AVAILABLE DATA:
· · · ·
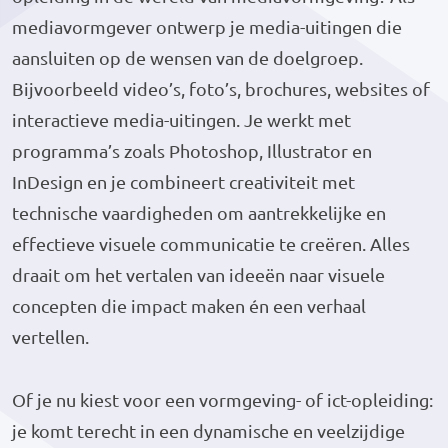
mediavormgever ontwerp je media-uitingen die
aansluiten op de wensen van de doelgroep.
Bijvoorbeeld video’s, foto’s, brochures, websites of
interactieve media-uitingen. Je werkt met
programma’s zoals Photoshop, Illustrator en
InDesign en je combineert creativiteit met
technische vaardigheden om aantrekkelijke en
effectieve visuele communicatie te creëren. Alles
draait om het vertalen van ideeën naar visuele
concepten die impact maken én een verhaal
vertellen.
Of je nu kiest voor een vormgeving- of ict-opleiding:
je komt terecht in een dynamische en veelzijdige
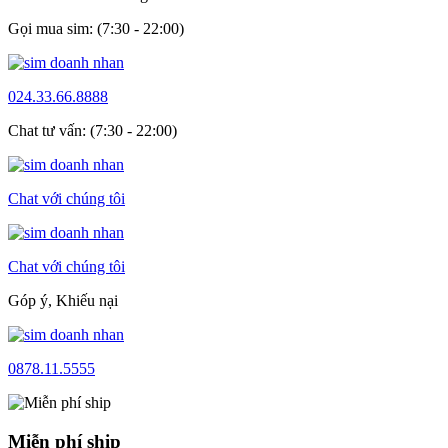
Gọi mua sim: (7:30 - 22:00)
024.33.66.8888
Chat tư vấn: (7:30 - 22:00)
Chat với chúng tôi
Chat với chúng tôi
Góp ý, Khiếu nại
0878.11.5555
Miễn phí ship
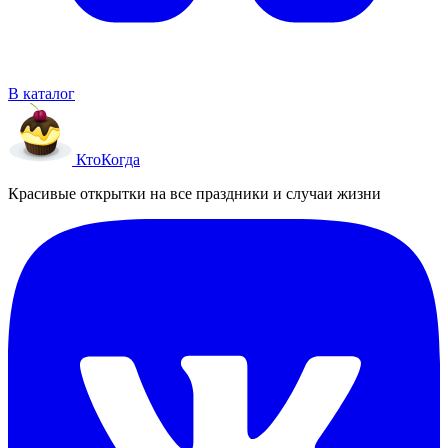
В каталог
Кто
Когда
Красивые открытки на все праздники и случаи жизни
· · · ·
YOUR OBJECTIVE:
Everything in the material must be duplicated exactly, except the pictures.

PROBLEM SOLUTION:
mediavormgever ontwerp je media-uitingen die
aansluiten op de wensen van de doelgroep.
Bijvoorbeeld video’s, foto’s, brochures, websites of
interactieve media-uitingen. Je werkt met
programma’s zoals Photoshop, Illustrator en
InDesign en je combineert creativiteit met
technische vaardigheden om aantrekkelijke en
effectieve visuele communicatie te creëren. Alles
draait om het vertalen van ideeën naar visuele
concepten die impact maken én een verhaal
vertellen.
Of je nu kiest voor een vormgeving- of ict-opleiding:
je komt terecht in een dynamische en veelzijdige
Gọi mua sim: (7:30 - 22:00)
024.33.66.8888
Chat tư vấn: (7:30 - 22:00)
Chat với chúng tôi
Chat với chúng tôi
Góp ý, Khiếu nại
0878.11.5555
Miễn phí ship
В каталог
Кто
Когда
Красивые открытки на все праздники и случаи жизни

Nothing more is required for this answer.